Utah says same-sex marriage ruling a “judicial wrecking ball”
SALT LAKE CITY — In the final word before a federal appeals court hears arguments next month, the state of Utah argued that its marriage definition must be preserved as a matter of state sovereignty and the long-term benefits for children.
Domestic relations is a “virtually exclusive province of the states,” special assistant Utah Attorney General Gene Schaerr wrote.
“That’s why a decision affirming the district court would not be the Loving of our age — a narrow decision enforcing a clear Fourteenth Amendment command against one type of naked racial discrimination,” Schaerr wrote, referring to the historic case of Loving v. Virginia, that struck down interracial marriage bans.
Rather, he said, it would like another case — “an unprincipled judicial wrecking ball hurtling toward an even more important arena of traditional State authority.”
The state continued to stand by the studies it cited as evidence that redefining marriage could pose risks to children, including:
- Social, economic damage from “increased fatherlessness and mothernessless;”
- Reduced birth rates, “with the demographic and economic damage that would impose on all future children;”
- A “risk of increased self-interest in parental decision-making on a range of issues, including not just romantic relationships and procreation, but also recreation, career choices and living arrangements.”
On Dec. 20, U.S. District Court Judge Robert Shelby overturned Amendment 3 — Utah’s ban on same-sex marriage, ruling that it violated gay and lesbian couples’ rights to equal protection and due process. Utah appealed the ruling.
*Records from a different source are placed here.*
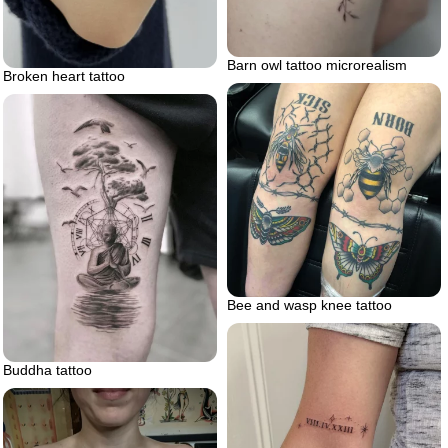
Barn owl tattoo microrealism
Broken heart tattoo
Bee and wasp knee tattoo
Buddha tattoo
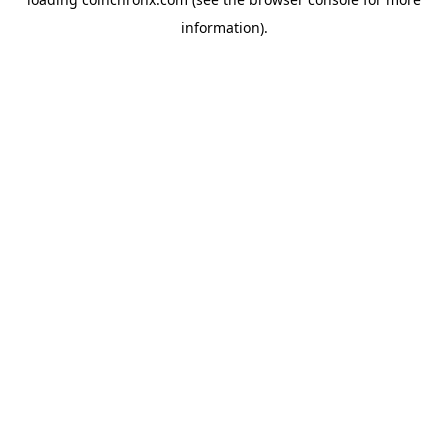
information).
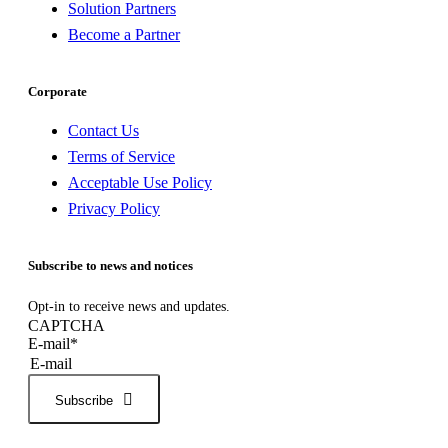
Solution Partners
Become a Partner
Corporate
Contact Us
Terms of Service
Acceptable Use Policy
Privacy Policy
Subscribe to news and notices
Opt-in to receive news and updates.
CAPTCHA
E-mail
*
Subscribe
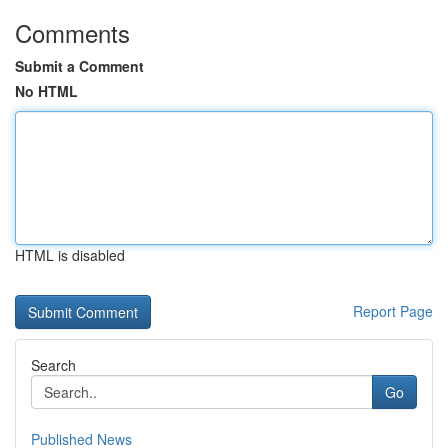
Comments
Submit a Comment
No HTML
HTML is disabled
Report Page
Search
Go
Published News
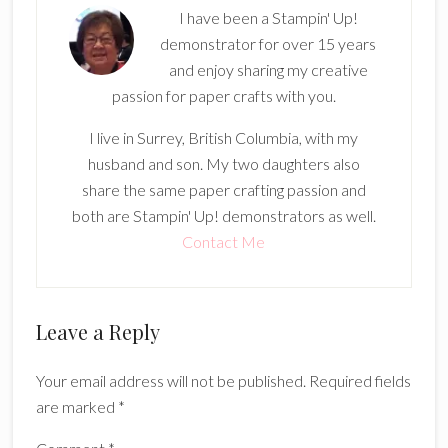
I have been a Stampin' Up!
demonstrator for over 15 years
and enjoy sharing my creative
passion for paper crafts with you.
I live in Surrey, British Columbia, with my
husband and son. My two daughters also
share the same paper crafting passion and
both are Stampin' Up! demonstrators as well.
Contact Me
Reader
Leave a Reply
Interactions
Your email address will not be published.
Required fields
are marked
*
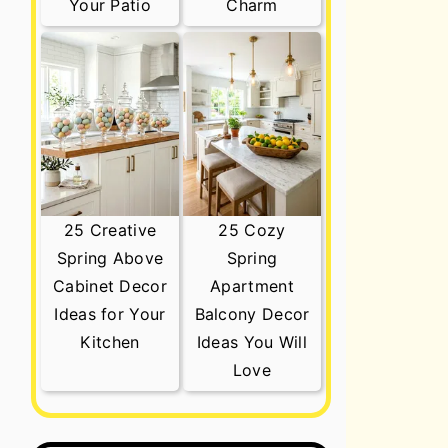
Your Patio
Charm
25 Creative
25 Cozy
Spring Above
Spring
Cabinet Decor
Apartment
Ideas for Your
Balcony Decor
Kitchen
Ideas You Will
Love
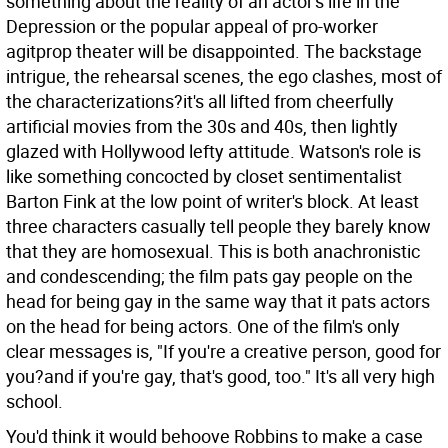
something about the reality of an actor's life in the
Depression or the popular appeal of pro-worker
agitprop theater will be disappointed. The backstage
intrigue, the rehearsal scenes, the ego clashes, most of
the characterizations?it's all lifted from cheerfully
artificial movies from the 30s and 40s, then lightly
glazed with Hollywood lefty attitude. Watson's role is
like something concocted by closet sentimentalist
Barton Fink at the low point of writer's block. At least
three characters casually tell people they barely know
that they are homosexual. This is both anachronistic
and condescending; the film pats gay people on the
head for being gay in the same way that it pats actors
on the head for being actors. One of the film's only
clear messages is, "If you're a creative person, good for
you?and if you're gay, that's good, too." It's all very high
school.
You'd think it would behoove Robbins to make a case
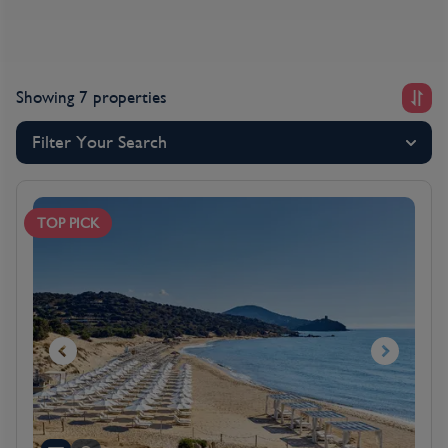
Showing 7 properties
Filter Your Search
TOP PICK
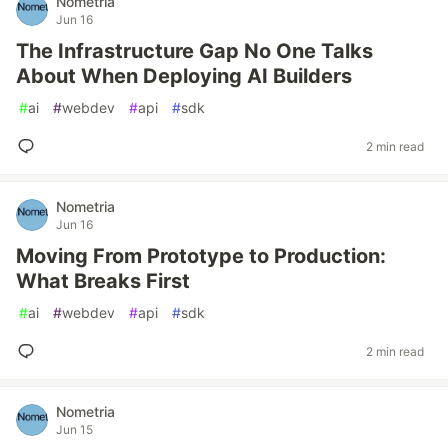
Nometria
Jun 16
The Infrastructure Gap No One Talks
About When Deploying AI Builders
#
ai
#
webdev
#
api
#
sdk
2 min read
Nometria
Jun 16
Moving From Prototype to Production:
What Breaks First
#
ai
#
webdev
#
api
#
sdk
2 min read
Nometria
Jun 15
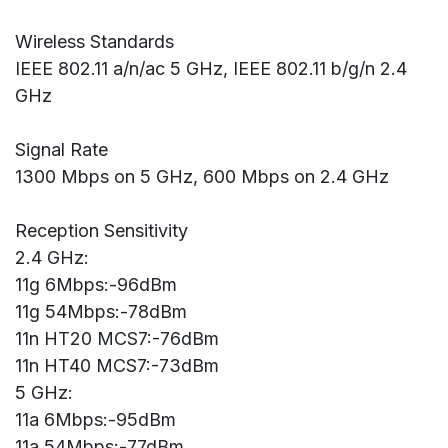
Wireless Standards
IEEE 802.11 a/n/ac 5 GHz, IEEE 802.11 b/g/n 2.4
GHz
Signal Rate
1300 Mbps on 5 GHz, 600 Mbps on 2.4 GHz
Reception Sensitivity
2.4 GHz:
11g 6Mbps:-96dBm
11g 54Mbps:-78dBm
11n HT20 MCS7:-76dBm
11n HT40 MCS7:-73dBm
5 GHz:
11a 6Mbps:-95dBm
11a 54Mbps:-77dBm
Nearly 1,300 same-sex couples married in the state before the U.S. Supreme Court granted a stay.
Amendment 3, passed by 66% of voters in 2004, defines marriage in Utah as between a man and a woman and does not recognize anything else.
“With remarkable candor, the State concedes that the express purpose of Amendment 3 is to provide ‘special privilege and status’ to opposite-sex couples and their children, in order to send the message that they are the State’s preferred families… and to withhold protections from families headed by same-sex couples, in order to avoid sending the message that they are on a par with traditional man-woman unions,” attorney Peggy Tomsic wrote.
In its reply brief, the state continued to emphasize that preserving Amendment three would avoid social and religious strife.
“A judge- imposed redefinition of marriage will dramatically accelerate and intensify religious conflicts — by, for example, making it impossible for wedding photographers and bakers with religious objections to same- sex unions to avoid religious conflicts simply by limiting their businesses to man-woman marriage ceremonies,” Schaerr wrote.
The state of Utah also took note of another federal judge’s ruling that essentially decriminalize polygamy (the attorney general is in the midst of deciding if it will appeal that case), writing: “That slippery slope is yet another reason to reject Plaintiffs’ due-process argument, and leave the definition of marriage to democratic processes.”
Wrapping up its final arguments, Utah insisted that preserving the voter-approved definition of marriage is important to preserve state liberty.
“That kind of liberty is particularly important in times of rapid social change, when our ability to preserve and honor diversity of opinion, and our ability to experiment with new ideas, are most precious. Through democratic processes, such experimentation is now occurring in the several states on the crucial subject of marriage. Public opinion is apparently in flux,” Schaerr wrote.
“No one yet knows what the ultimate outcome will be, either nationally or in any given State. But the fact that different States have thus far chosen different paths is not a sign of political weakness; it is a sign of a healthy and diverse national republic.”
Arguments in the case will be heard on April 10 at the 10th U.S. Circuit Court of Appeals in Denver.